I appreciate your commentary on McCarthy's work. It's useful to know that there is some kind of return route from the deep cave into which McCarthy leads his readers. Maybe I will revisit just the last chapter, and look again. Even if I don't, there is something in knowing that there are other people who have visited that place and not returned empty handed.
I remember those early days of the internet too, Chris, and I think the comparison you make is an apt one. While those mentally-scarring encounters aren't necessarily fun, I do think they're important for developing a healthy sense of morality later in life.
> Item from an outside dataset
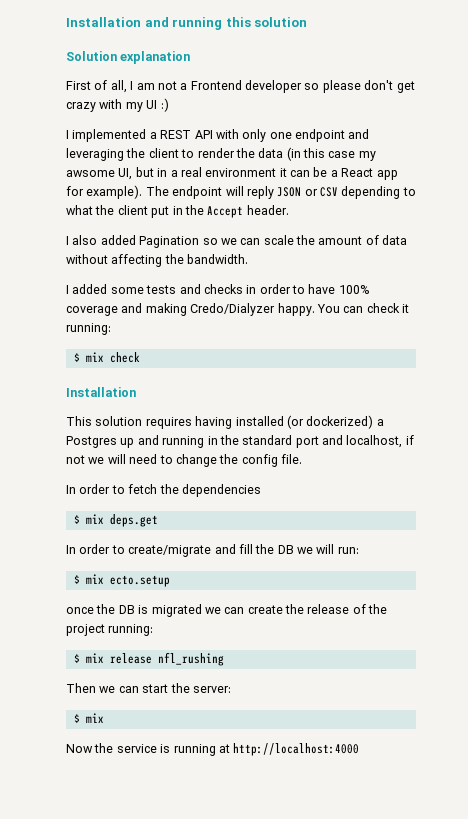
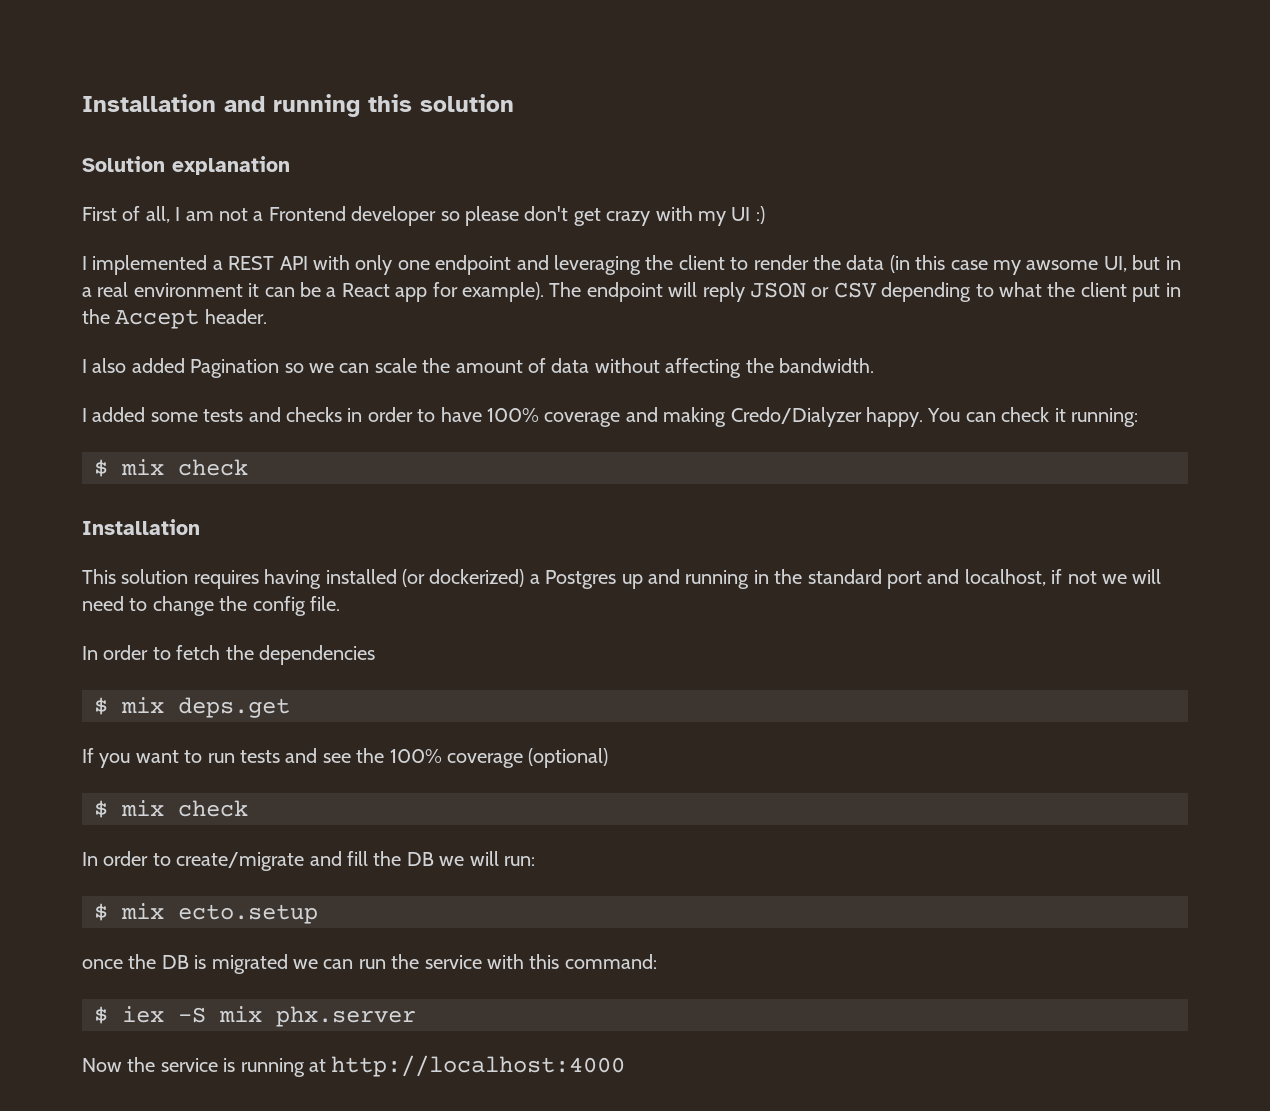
(158, 520) none -> [82,748,609,768] [94,800,248,818] // If you want to run tests and see the 100% coverage (optional) // $ mix check
[247,604,388,614] [66,624,154,636] [73,652,224,666] [66,683,231,693] [73,713,104,723] create the release of the project running: // $ mix release nfl_rushing // Then we can start the server: // $ mix -> [358,954,657,969] [94,1006,416,1027] run the service with this command: // $ iex -S mix phx.server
And like McCarthy (and I think also Jerry Seinfeld?) says, You remember the things you wish you could forget, and forget the things you wish you could remember.
Do you think of McCarthy's moral lessons as warnings ("This is where the present path leads. Turn back, oh man!") or examples ("Here is how to be decent should you find yourself passing through hell")?
Good question. I’ve never thought of his writing as either of those things. To me it reads more like a chronicle of our innermost workings by a tired and somewhat disappointed but still mostly impartial observer.
This is a wonderful piece, Jayson! Very nice work (and great idea for a series on McCarthy).
The Road was my first McCarthy novel as well, and I’m grateful that it opened my eyes to his work.
Coincidentally, I started my Substack just days before his death, so my first post-launch piece was a tribute to that work in honour of his memory.
In particular, the paragraph where McCarthy uses the impossibly obscure term “salitter”--translating roughly to “essence of God”--is one of my favourites in all of prose. “The salitter drying from the earth”... the tonal resonance is perfection!
Thanks for reading, c.d. With a novel like The Road in particular, it's easy to get lost in the big-picture ideas on display, and not pay enough attention to the word-by-word choices McCarthy makes. With some of the obscure and arcane vocabulary he uses, it makes me wonder what he likes to read in his spare time, because in some cases, he's pulling out old words I've never encountered anywhere else. And yes, the rhythm of his prose is always spellbinding.
My wife and I had the same reaction to watching this movie: That we needed to give our only child a sibling, so they would not be alone when we died.